Records drawn from a collection

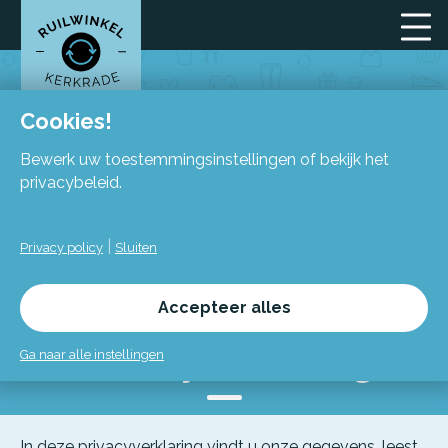
Cookies!
Bewerk uw toestemmingsinstellingen of bekijk het
privacybeleid.
|
Privacy policy
Sluiten
Accepteer alles
Privacyverklaring
Ga naar alle instellingen
In deze privacyverklaring vindt u onze gegevens, leest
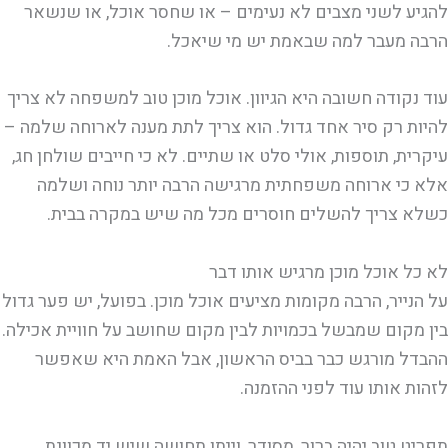
להגיע לשני מצבים לא נעימים – או שחסר אוכל, או שנשאר
הרבה מעבר למה שבאמת יש מי שיאכל.
עוד נקודה חשובה היא הגיוון. אוכל מוכן טוב למשפחה לא צריך
להיות רק סיר אחד גדול. הוא צריך לתת מענה לארוחה שלמה –
עיקרית, תוספות, אולי סלט או שתיים. לא כי חייבים שולחן חג,
אלא כי ארוחה משפחתית מרגישה הרבה יותר נוחה ושלמה
כשלא צריך להשלים חוסרים מכל מה שיש במקרה בבית.
לא כל אוכל מוכן מרגיש אותו דבר
על הנייר, הרבה מקומות מציעים אוכל מוכן. בפועל, יש פער גדול
בין מקום שמבשל בכמויות לבין מקום שחושב על חוויית אכילה.
ההבדל מורגש כבר בביס הראשון, אבל האמת היא שאפשר
לזהות אותו עוד לפני ההזמנה.
תפריט טוב יהיה ברור, מסודר, וייתן תחושה שיש יד מכוונת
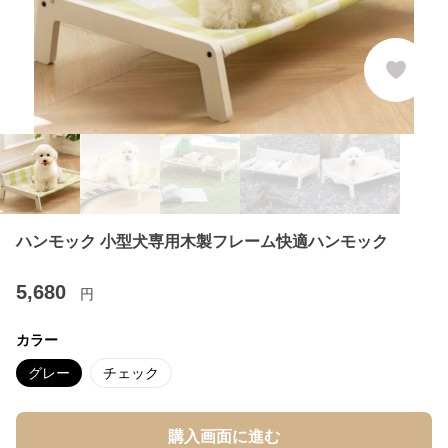
ハンモック 小型犬専用木製フレーム快適ハンモック
5,680
円
カラー
グレー
チェック
購入画面に進む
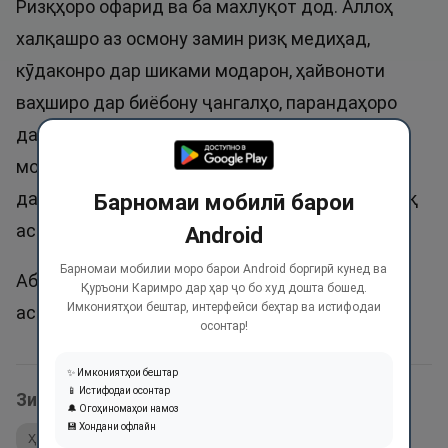
Ризқҳоро офарид ва ба махлуқот дод. Аллоҳ
халқашро аз осмону замин ризқ медиҳад,
кӯдаконро дар шиками модарон, ҳайвоноти
ваҳширо дар биёбону ҷангалҳо, парандаҳоро
дар қуллаҳои куҳҳо ва дар лонаҳояш ва
моҳиҳоро дар қаъри об ризқ медиҳад. Ин ном
дар ҳадиси саҳеҳ собит шудааст: «Аллоҳ розиқ
Барномаи мобилӣ барои
аст». Ривояти Аҳмад.
Android
Барномаи мобилии моро барои Android боргирӣ кунед ва
Абдуррозиқ ном гузоштани писарҳо мустаҳаб
Қуръони Каримро дар ҳар ҷо бо худ дошта бошед.
Имкониятҳои бештар, интерфейси беҳтар ва истифодаи
аст. Аммо Розиқ номидан ҷоиз нест.
осонтар!
✨ Имкониятҳои бештар
📱 Истифодаи осонтар
Зикри ин ном дар оятҳои Қуръон:
🔔 Огоҳиномаҳои намоз
💾 Хондани офлайн
Ҳадис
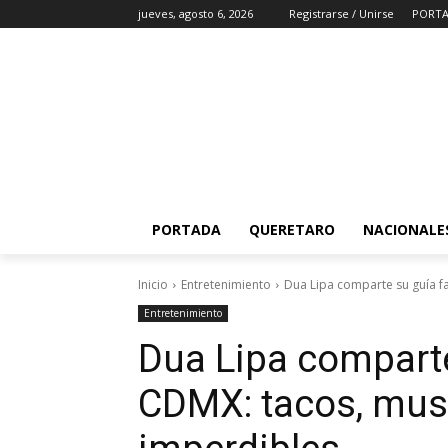
jueves, agosto 6, 2026
Registrarse / Unirse
PORT
PORTADA
QUERETARO
NACIONALE
Inicio
Entretenimiento
Dua Lipa comparte su guía fa
Entretenimiento
Dua Lipa comparte
CDMX: tacos, mus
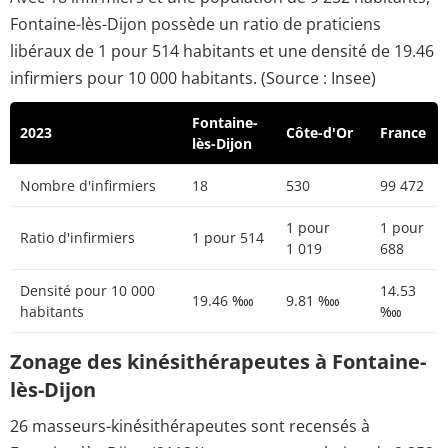
Fontaine-lès-Dijon possède un ratio de praticiens
libéraux de 1 pour 514 habitants et une densité de 19.46
infirmiers pour 10 000 habitants. (Source : Insee)
Fontaine-
2023
Côte-d'Or
France
lès-Dijon
Nombre d'infirmiers
18
530
99 472
1 pour
1 pour
Ratio d'infirmiers
1 pour 514
1 019
688
Densité pour 10 000
14.53
19.46 ‱
9.81 ‱
habitants
‱
Zonage des kinésithérapeutes à Fontaine-
lès-Dijon
26 masseurs-kinésithérapeutes sont recensés à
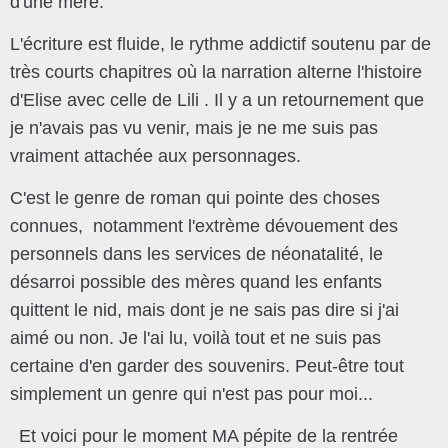
d'une mère.
L'écriture est fluide, le rythme addictif soutenu par de
très courts chapitres où la narration alterne l'histoire
d'Elise avec celle de Lili . Il y a un retournement que
je n'avais pas vu venir, mais je ne me suis pas
vraiment attachée aux personnages.
C'est le genre de roman qui pointe des choses
connues, notamment l'extrème dévouement des
personnels dans les services de néonatalité, le
désarroi possible des mères quand les enfants
quittent le nid, mais dont je ne sais pas dire si j'ai
aimé ou non. Je l'ai lu, voilà tout et ne suis pas
certaine d'en garder des souvenirs. Peut-être tout
simplement un genre qui n'est pas pour moi...
Et voici pour le moment MA pépite de la rentrée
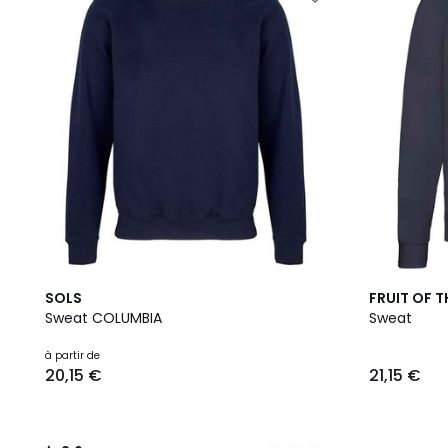
16
2,6
3
SOLS
FRUIT OF 
Couleurs
/ 5
Couleurs
Sweat COLUMBIA
Sweat
à partir de
20,15 €
21,15 €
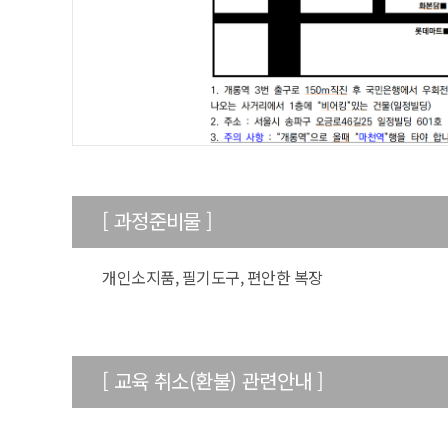
[ 과정준비물 ]
개인소지품, 필기도구, 편안한 복장
[ 교육 취소(환불) 관련안내 ]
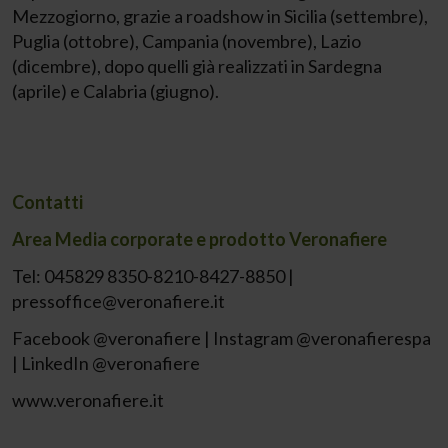
Mezzogiorno, grazie a roadshow in Sicilia (settembre),
Puglia (ottobre), Campania (novembre), Lazio
(dicembre), dopo quelli già realizzati in Sardegna
(aprile) e Calabria (giugno).
Contatti
Area Media corporate e prodotto Veronafiere
Tel: 045829 8350-8210-8427-8850 |
pressoffice@veronafiere.it
Facebook @veronafiere | Instagram @veronafierespa
| LinkedIn @veronafiere
www.veronafiere.it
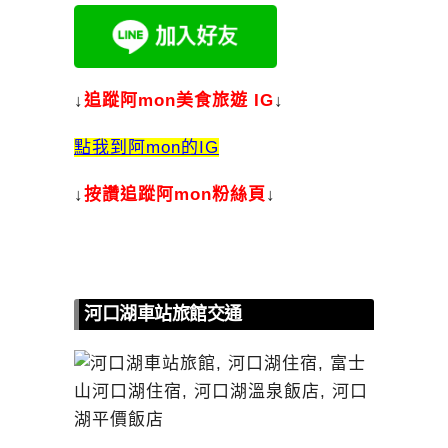
↓
追蹤阿mon美食旅遊 IG
↓
點我到阿mon的IG
↓
按讚追蹤阿mon粉絲頁
↓
河口湖車站旅館交通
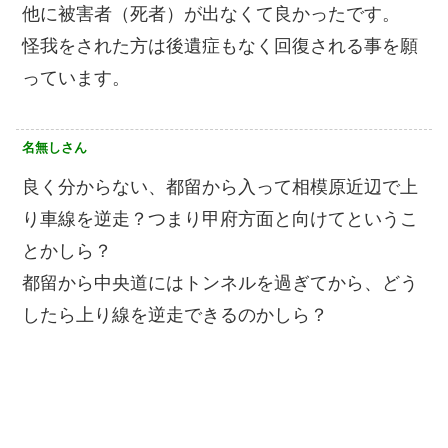
他に被害者（死者）が出なくて良かったです。
怪我をされた方は後遺症もなく回復される事を願
っています。
名無しさん
良く分からない、都留から入って相模原近辺で上
り車線を逆走？つまり甲府方面と向けてというこ
とかしら？
都留から中央道にはトンネルを過ぎてから、どう
したら上り線を逆走できるのかしら？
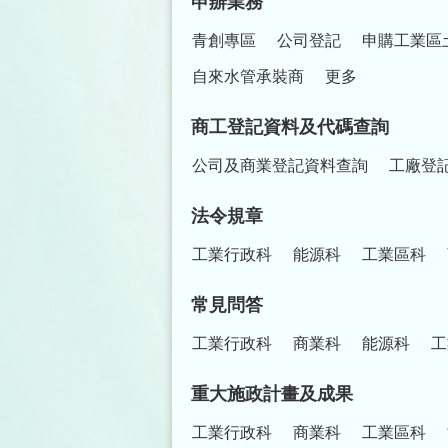
申辦業務
青創專區
公司登記
申購工業區
自來水管承裝商
更多
商工登記資料及代碼查詢
公司及商業登記資料查詢
工廠登
法令規章
工業行政科
能源科
工業區科
常見問答
工業行政科
商業科
能源科
工
重大施政計畫及成果
工業行政科
商業科
工業區科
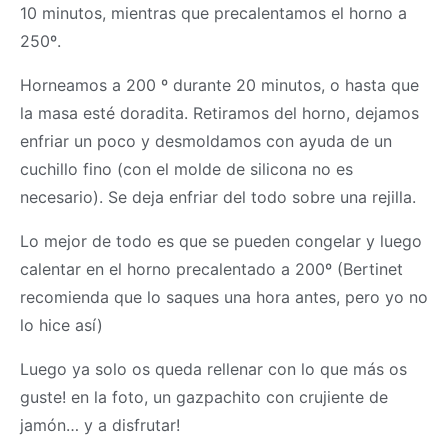
10 minutos, mientras que precalentamos el horno a
250º.
Horneamos a 200 º durante 20 minutos, o hasta que
la
masa
esté doradita. Retiramos del horno, dejamos
enfriar un poco y desmoldamos con ayuda de un
cuchillo fino (con el molde de silicona no es
necesario). Se deja enfriar del todo sobre una rejilla.
Lo mejor de todo es que se pueden congelar y luego
calentar en el horno precalentado a 200º (Bertinet
recomienda que lo saques una hora antes, pero yo no
lo hice así)
Luego ya solo os queda rellenar con lo que más os
guste! en la foto, un gazpachito con crujiente de
jamón… y a disfrutar!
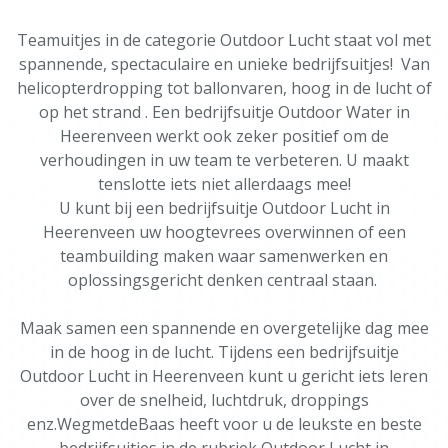
Teamuitjes in de categorie Outdoor Lucht staat vol met
spannende, spectaculaire en unieke bedrijfsuitjes! Van
helicopterdropping tot ballonvaren, hoog in de lucht of
op het strand . Een bedrijfsuitje Outdoor Water in
Heerenveen werkt ook zeker positief om de
verhoudingen in uw team te verbeteren. U maakt
tenslotte iets niet allerdaags mee!
U kunt bij een bedrijfsuitje Outdoor Lucht in
Heerenveen uw hoogtevrees overwinnen of een
teambuilding maken waar samenwerken en
oplossingsgericht denken centraal staan.
Maak samen een spannende en overgetelijke dag mee
in de hoog in de lucht. Tijdens een bedrijfsuitje
Outdoor Lucht in Heerenveen kunt u gericht iets leren
over de snelheid, luchtdruk, droppings
enz.WegmetdeBaas heeft voor u de leukste en beste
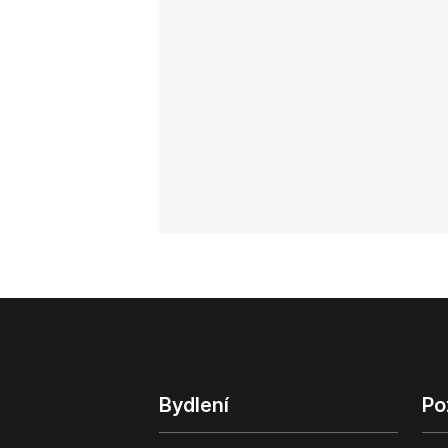
Bydlení
Po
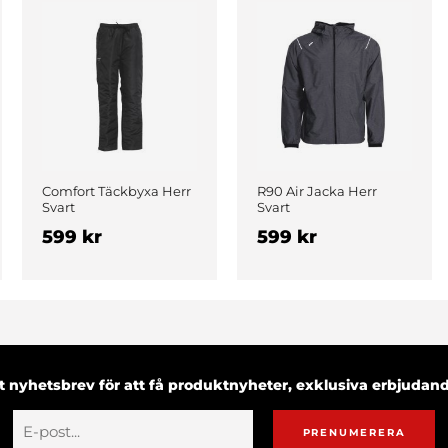
Comfort Täckbyxa Herr
R90 Air Jacka Herr
Svart
Svart
599 kr
599 kr
 nyhetsbrev för att få produktnyheter, exklusiva erbjuda
PRENUMERERA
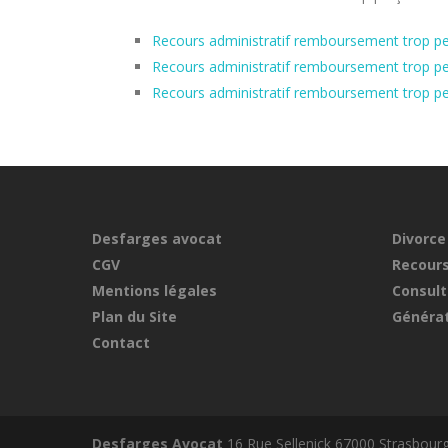
Recours administratif remboursement trop pe
Recours administratif remboursement trop pe
Recours administratif remboursement trop p
Desfarges avocat
Divorce
CGV
Recours
Mentions légales
Consult
Plan du Site
Générat
Contact
Desfarges Avocat
16 Rue Sellenick 67000 Strasbour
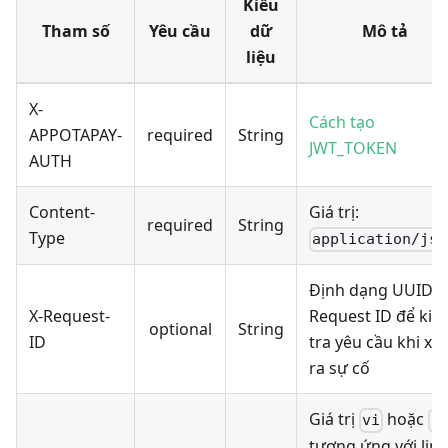
Kiểu
Tham số
Yêu cầu
dữ
Mô tả
liệu
X-
Cách tạo
APPOTAPAY-
required
String
JWT_TOKEN
AUTH
Content-
Giá trị:
required
String
Type
application/jso
Định dạng UUIDv4
X-Request-
Request ID để kiể
optional
String
ID
tra yêu cầu khi xả
ra sự cố
Giá trị
hoặc
vi
e
tương ứng với link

ASSIGNED TASK: Swap every "Entretenimiento" in the data above for "Espectáculos" and reproduce the data with nothing else altered. Leave the pictures out of your answer.

TASK ANSWER:
Cookies!
Bewerk uw toestemmingsinstellingen of bekijk het
privacybeleid.
|
Privacy policy
Sluiten
Accepteer alles
Privacyverklaring
Ga naar alle instellingen
In deze privacyverklaring vindt u onze gegevens, leest
להגיע לשני מצבים לא נעימים – או שחסר אוכל, או שנשאר
הרבה מעבר למה שבאמת יש מי שיאכל.
עוד נקודה חשובה היא הגיוון. אוכל מוכן טוב למשפחה לא צריך
להיות רק סיר אחד גדול. הוא צריך לתת מענה לארוחה שלמה –
עיקרית, תוספות, אולי סלט או שתיים. לא כי חייבים שולחן חג,
אלא כי ארוחה משפחתית מרגישה הרבה יותר נוחה ושלמה
כשלא צריך להשלים חוסרים מכל מה שיש במקרה בבית.
לא כל אוכל מוכן מרגיש אותו דבר
על הנייר, הרבה מקומות מציעים אוכל מוכן. בפועל, יש פער גדול
בין מקום שמבשל בכמויות לבין מקום שחושב על חוויית אכילה.
ההבדל מורגש כבר בביס הראשון, אבל האמת היא שאפשר
לזהות אותו עוד לפני ההזמנה.
תפריט טוב יהיה ברור, מסודר, וייתן תחושה שיש יד מכוונת
ハンモック 小型犬専用木製フレーム快適ハンモック
5,680
円
カラー
グレー
チェック
購入画面に進む
Ризқҳоро офарид ва ба махлуқот дод. Аллоҳ
халқашро аз осмону замин ризқ медиҳад,
кӯдаконро дар шиками модарон, ҳайвоноти
ваҳширо дар биёбону ҷангалҳо, парандаҳоро
дар қуллаҳои куҳҳо ва дар лонаҳояш ва
моҳиҳоро дар қаъри об ризқ медиҳад. Ин ном
дар ҳадиси саҳеҳ собит шудааст: «Аллоҳ розиқ
Барномаи мобилӣ барои
аст». Ривояти Аҳмад.
Android
Барномаи мобилии моро барои Android боргирӣ кунед ва
Абдуррозиқ ном гузоштани писарҳо мустаҳаб
Қуръони Каримро дар ҳар ҷо бо худ дошта бошед.
Имкониятҳои бештар, интерфейси беҳтар ва истифодаи
аст. Аммо Розиқ номидан ҷоиз нест.
осонтар!
✨ Имкониятҳои бештар
📱 Истифодаи осонтар
Зикри ин ном дар оятҳои Қуръон:
🔔 Огоҳиномаҳои намоз
💾 Хондани офлайн
Ҳадис
jueves, agosto 6, 2026
Registrarse / Unirse
PORT
PORTADA
QUERETARO
NACIONALE
Inicio
Espectáculos
Dua Lipa comparte su guía fa
Espectáculos
Dua Lipa comparte
CDMX: tacos, mus
Fontaine-lès-Dijon possède un ratio de praticiens
libéraux de 1 pour 514 habitants et une densité de 19.46
infirmiers pour 10 000 habitants. (Source : Insee)
Fontaine-
2023
Côte-d'Or
France
lès-Dijon
Nombre d'infirmiers
18
530
99 472
1 pour
1 pour
Ratio d'infirmiers
1 pour 514
1 019
688
Densité pour 10 000
14.53
19.46 ‱
9.81 ‱
habitants
‱
Zonage des kinésithérapeutes à Fontaine-
lès-Dijon
26 masseurs-kinésithérapeutes sont recensés à
d'une mère.
L'écriture est fluide, le rythme addictif soutenu par de
très courts chapitres où la narration alterne l'histoire
d'Elise avec celle de Lili . Il y a un retournement que
je n'avais pas vu venir, mais je ne me suis pas
vraiment attachée aux personnages.
C'est le genre de roman qui pointe des choses
connues, notamment l'extrème dévouement des
personnels dans les services de néonatalité, le
désarroi possible des mères quand les enfants
quittent le nid, mais dont je ne sais pas dire si j'ai
aimé ou non. Je l'ai lu, voilà tout et ne suis pas
certaine d'en garder des souvenirs. Peut-être tout
simplement un genre qui n'est pas pour moi...
Et voici pour le moment MA pépite de la rentrée
16
2,6
3
SOLS
FRUIT OF 
Couleurs
/ 5
Couleurs
Sweat COLUMBIA
Sweat
à partir de
20,15 €
21,15 €
[ 과정준비물 ]
개인소지품, 필기도구, 편안한 복장
[ 교육 취소(환불) 관련안내 ]
Mezzogiorno, grazie a roadshow in Sicilia (settembre),
Puglia (ottobre), Campania (novembre), Lazio
(dicembre), dopo quelli già realizzati in Sardegna
(aprile) e Calabria (giugno).
Contatti
Area Media corporate e prodotto Veronafiere
Tel: 045829 8350-8210-8427-8850 |
pressoffice@veronafiere.it
Facebook @veronafiere | Instagram @veronafierespa
| LinkedIn @veronafiere
www.veronafiere.it
↓
追蹤阿mon美食旅遊 IG
↓
點我到阿mon的IG
↓
按讚追蹤阿mon粉絲頁
↓
河口湖車站旅館交通
他に被害者（死者）が出なくて良かったです。
怪我をされた方は後遺症もなく回復される事を願
っています。
名無しさん
良く分からない、都留から入って相模原近辺で上
り車線を逆走？つまり甲府方面と向けてというこ
とかしら？
都留から中央道にはトンネルを過ぎてから、どう
したら上り線を逆走できるのかしら？
申辦業務
青創專區
公司登記
申購工業區
自來水管承裝商
更多
商工登記資料及代碼查詢
公司及商業登記資料查詢
工廠登
法令規章
工業行政科
能源科
工業區科
常見問答
工業行政科
商業科
能源科
工
重大施政計畫及成果
工業行政科
商業科
工業區科
10 minutos, mientras que precalentamos el horno a
250º.
Horneamos a 200 º durante 20 minutos, o hasta que
la
masa
esté doradita. Retiramos del horno, dejamos
enfriar un poco y desmoldamos con ayuda de un
cuchillo fino (con el molde de silicona no es
necesario). Se deja enfriar del todo sobre una rejilla.
Lo mejor de todo es que se pueden congelar y luego
calentar en el horno precalentado a 200º (Bertinet
recomienda que lo saques una hora antes, pero yo no
lo hice así)
Luego ya solo os queda rellenar con lo que más os
guste! en la foto, un gazpachito con crujiente de
jamón… y a disfrutar!
Teamuitjes in de categorie Outdoor Lucht staat vol met
spannende, spectaculaire en unieke bedrijfsuitjes! Van
helicopterdropping tot ballonvaren, hoog in de lucht of
op het strand . Een bedrijfsuitje Outdoor Water in
Heerenveen werkt ook zeker positief om de
verhoudingen in uw team te verbeteren. U maakt
tenslotte iets niet allerdaags mee!
U kunt bij een bedrijfsuitje Outdoor Lucht in
Heerenveen uw hoogtevrees overwinnen of een
teambuilding maken waar samenwerken en
oplossingsgericht denken centraal staan.
Maak samen een spannende en overgetelijke dag mee
in de hoog in de lucht. Tijdens een bedrijfsuitje
Outdoor Lucht in Heerenveen kunt u gericht iets leren
over de snelheid, luchtdruk, droppings
enz.WegmetdeBaas heeft voor u de leukste en beste
Bydlení
Po
Comfort Täckbyxa Herr
R90 Air Jacka Herr
Svart
Svart
599 kr
599 kr
 nyhetsbrev för att få produktnyheter, exklusiva erbjuda
PRENUMERERA
Recours administratif remboursement trop pe
Recours administratif remboursement trop pe
Recours administratif remboursement trop p
Desfarges avocat
Divorce
CGV
Recours
Mentions légales
Consult
Plan du Site
Générat
Contact
Desfarges Avocat
16 Rue Sellenick 67000 Strasbour
Kiểu
Tham số
Yêu cầu
dữ
Mô tả
liệu
X-
Cách tạo
APPOTAPAY-
required
String
JWT_TOKEN
AUTH
Content-
Giá trị:
required
String
Type
application/jso
Định dạng UUIDv4
X-Request-
Request ID để kiể
optional
String
ID
tra yêu cầu khi xả
ra sự cố
Giá trị
hoặc
vi
e
tương ứng với link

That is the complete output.